Condenação com a noite. É difícil separar o mito da realidade e a história da crônica da lenda, mas a tradição mostra o abade num episódio digno da melhor história de terror gótico de Ann Radcliffe: uma manhã ele cobriu o crucifixo no altar com um véu preto e começou a recitar em um tom solene o Salmo 108 do Antigo Testamento, aquele destinado a amaldiçoar os inimigos de Deus: “Dá-nos ajuda contra o adversário porque a ajuda do homem é vã”. E se essa encenação não impressionava por si só, cada frase da maldição, diz-se, era acompanhada pelo toque do sino correspondente.

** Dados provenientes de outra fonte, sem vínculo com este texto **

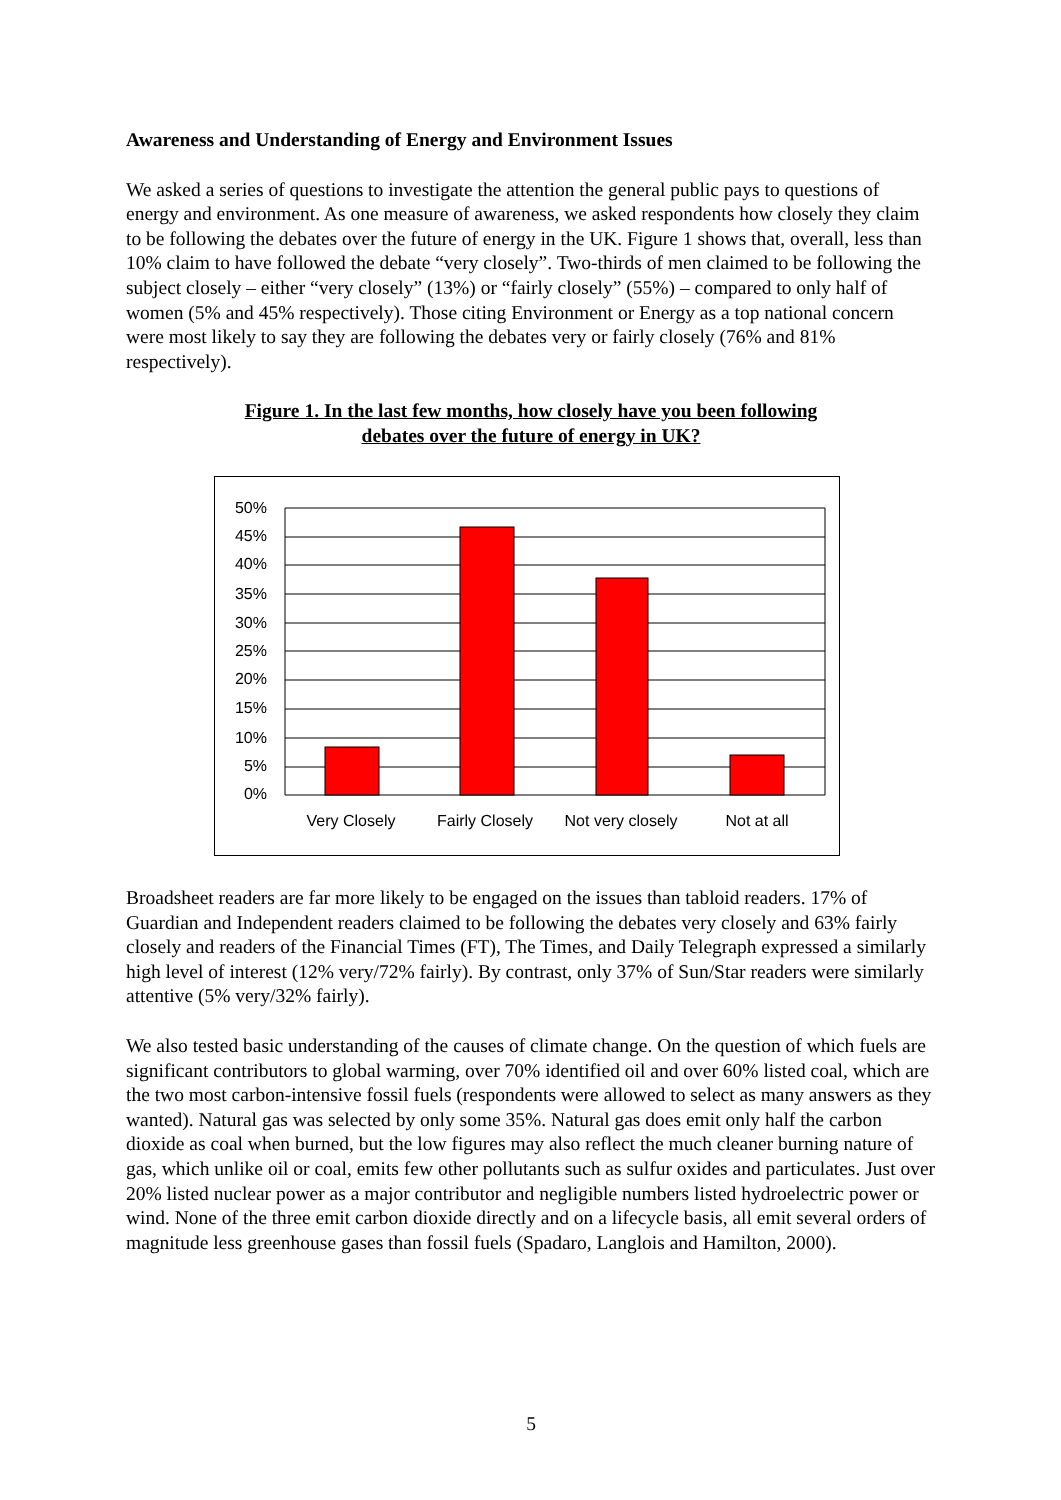Awareness and Understanding of Energy and Environment Issues
We asked a series of questions to investigate the attention the general public pays to questions of energy and environment. As one measure of awareness, we asked respondents how closely they claim to be following the debates over the future of energy in the UK. Figure 1 shows that, overall, less than 10% claim to have followed the debate “very closely”. Two-thirds of men claimed to be following the subject closely – either “very closely” (13%) or “fairly closely” (55%) – compared to only half of women (5% and 45% respectively). Those citing Environment or Energy as a top national concern were most likely to say they are following the debates very or fairly closely (76% and 81% respectively).
Figure 1. In the last few months, how closely have you been following
debates over the future of energy in UK?
50%
45%
40%
35%
30%
25%
20%
15%
10%
5%
0%
Very Closely
Fairly Closely
Not very closely
Not at all
Broadsheet readers are far more likely to be engaged on the issues than tabloid readers. 17% of Guardian and Independent readers claimed to be following the debates very closely and 63% fairly closely and readers of the Financial Times (FT), The Times, and Daily Telegraph expressed a similarly high level of interest (12% very/72% fairly). By contrast, only 37% of Sun/Star readers were similarly attentive (5% very/32% fairly).
We also tested basic understanding of the causes of climate change. On the question of which fuels are significant contributors to global warming, over 70% identified oil and over 60% listed coal, which are the two most carbon-intensive fossil fuels (respondents were allowed to select as many answers as they wanted). Natural gas was selected by only some 35%. Natural gas does emit only half the carbon dioxide as coal when burned, but the low figures may also reflect the much cleaner burning nature of gas, which unlike oil or coal, emits few other pollutants such as sulfur oxides and particulates. Just over 20% listed nuclear power as a major contributor and negligible numbers listed hydroelectric power or wind. None of the three emit carbon dioxide directly and on a lifecycle basis, all emit several orders of magnitude less greenhouse gases than fossil fuels (Spadaro, Langlois and Hamilton, 2000).
5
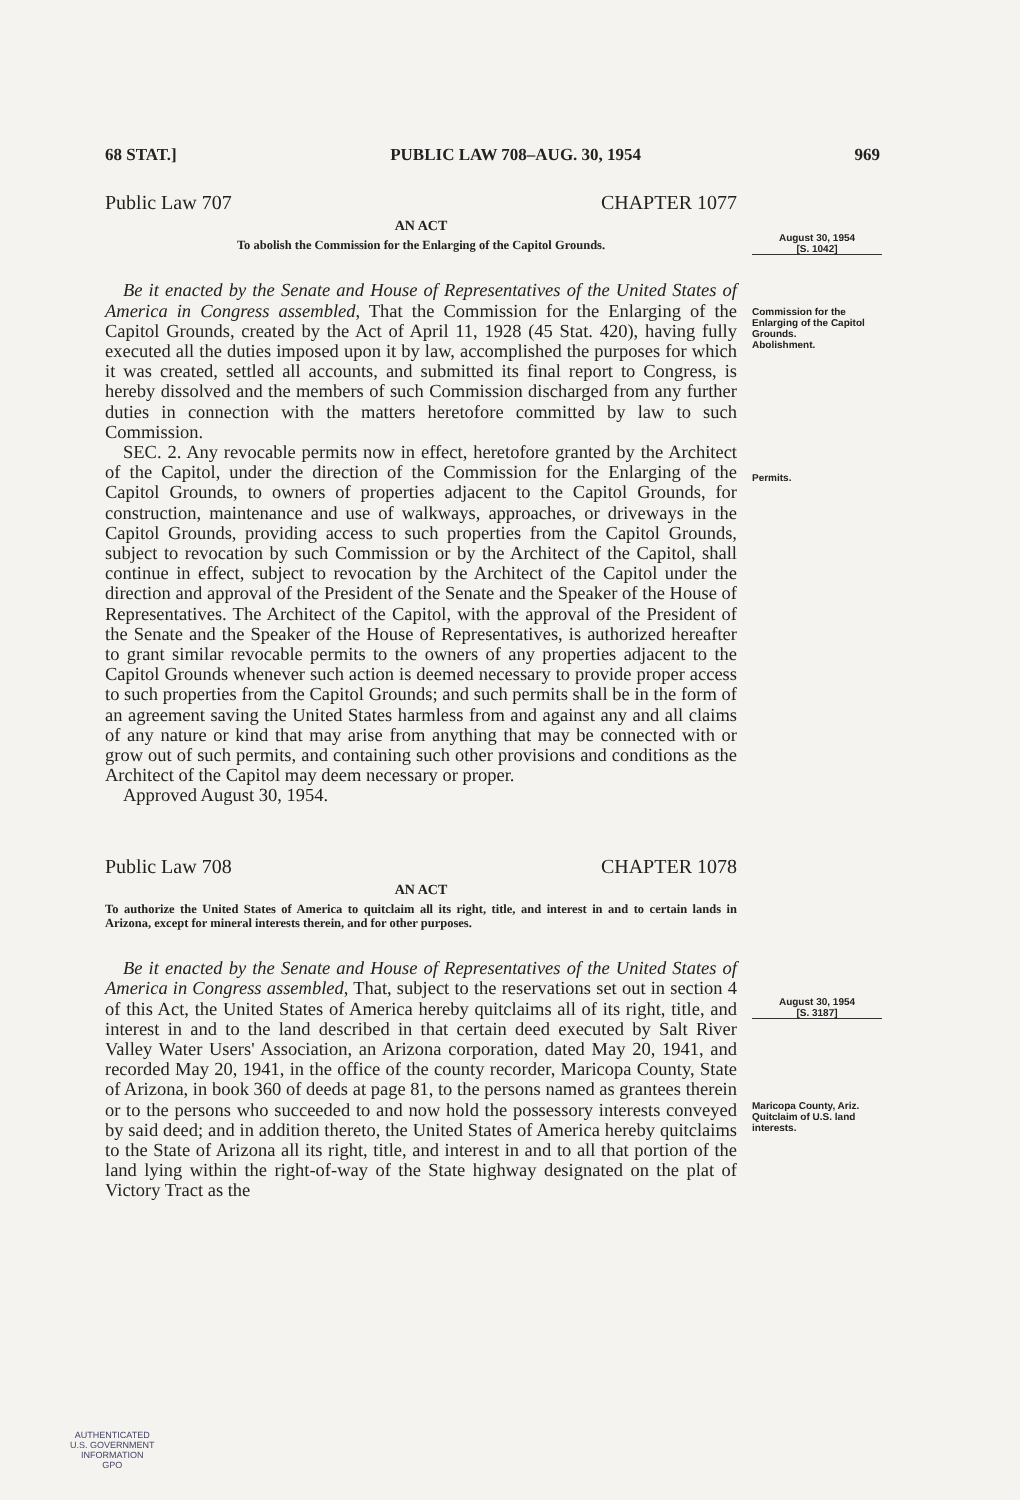68 STAT.] PUBLIC LAW 708–AUG. 30, 1954 969
Public Law 707 CHAPTER 1077
AN ACT
To abolish the Commission for the Enlarging of the Capitol Grounds.
Be it enacted by the Senate and House of Representatives of the United States of America in Congress assembled, That the Commission for the Enlarging of the Capitol Grounds, created by the Act of April 11, 1928 (45 Stat. 420), having fully executed all the duties imposed upon it by law, accomplished the purposes for which it was created, settled all accounts, and submitted its final report to Congress, is hereby dissolved and the members of such Commission discharged from any further duties in connection with the matters heretofore committed by law to such Commission.
SEC. 2. Any revocable permits now in effect, heretofore granted by the Architect of the Capitol, under the direction of the Commission for the Enlarging of the Capitol Grounds, to owners of properties adjacent to the Capitol Grounds, for construction, maintenance and use of walkways, approaches, or driveways in the Capitol Grounds, providing access to such properties from the Capitol Grounds, subject to revocation by such Commission or by the Architect of the Capitol, shall continue in effect, subject to revocation by the Architect of the Capitol under the direction and approval of the President of the Senate and the Speaker of the House of Representatives. The Architect of the Capitol, with the approval of the President of the Senate and the Speaker of the House of Representatives, is authorized hereafter to grant similar revocable permits to the owners of any properties adjacent to the Capitol Grounds whenever such action is deemed necessary to provide proper access to such properties from the Capitol Grounds; and such permits shall be in the form of an agreement saving the United States harmless from and against any and all claims of any nature or kind that may arise from anything that may be connected with or grow out of such permits, and containing such other provisions and conditions as the Architect of the Capitol may deem necessary or proper.
Approved August 30, 1954.
Public Law 708 CHAPTER 1078
AN ACT
To authorize the United States of America to quitclaim all its right, title, and interest in and to certain lands in Arizona, except for mineral interests therein, and for other purposes.
Be it enacted by the Senate and House of Representatives of the United States of America in Congress assembled, That, subject to the reservations set out in section 4 of this Act, the United States of America hereby quitclaims all of its right, title, and interest in and to the land described in that certain deed executed by Salt River Valley Water Users' Association, an Arizona corporation, dated May 20, 1941, and recorded May 20, 1941, in the office of the county recorder, Maricopa County, State of Arizona, in book 360 of deeds at page 81, to the persons named as grantees therein or to the persons who succeeded to and now hold the possessory interests conveyed by said deed; and in addition thereto, the United States of America hereby quitclaims to the State of Arizona all its right, title, and interest in and to all that portion of the land lying within the right-of-way of the State highway designated on the plat of Victory Tract as the
August 30, 1954
[S. 1042]
Commission for the Enlarging of the Capitol Grounds.
Abolishment.
Permits.
August 30, 1954
[S. 3187]
Maricopa County, Ariz.
Quitclaim of U.S. land interests.
AUTHENTICATED
U.S. GOVERNMENT
INFORMATION
GPO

Trasmoz foi assim excomungado e amaldiçoado, castigo extensível a toda a vila, aos seus então vizinhos e aos descendentes que lhes sobreviveriam.
Uma maldição… não tão má. Ironias da história eclesiástica, a maldição não foi nada ruim para Trasmoz. É verdade que a sua fortaleza passou por tempos difíceis e hoje ali vivem apenas uma centena de habitantes, mas a vila tem sabido tirar bom partido da lenda. Por volta da década de 1860, Gustavo Adolfo Bécquer e seu irmão Valeriano viajaram para aquela região de Aragão para se hospedarem no Mosteiro de Veruela. A visita foi tão inspiradora que o segundo fez desenhos fascinantes dos arredores e o poeta preparou cartas que foram publicadas no ‘El Contemporáneo’. O escritor sevilhano escreveria também sobre a morte de Tía Casca, uma bruxa de Trasmoz “de cabelos esbranquiçados” que, segundo a lenda, os seus vizinhos acabaram por cair num barranco.
Desde então, Trasmoz e a sua história de bruxas, feitiços e maldições fizeram da cidade um destino popular para turistas. A cidade abriga um museu dedicado à bruxaria, uma feira e ainda premia o título de “Bruxa do Ano”. Em 2022 O jornal Explicou que chegaria uma simples carta do Papa para que a cidade fosse libertada da excomunhão e da maldição medievais, mas os seus vizinhos votaram contra o pedido de tal absolvição ao Vaticano.
Para que? No final das contas, destaca La Sexta, a cidade continua celebrando missas sem grandes contratempos. Se as maldições dos antigos abades de Veruela serviram para alguma coisa em 2023, foi para dar fama e notoriedade únicas à vila.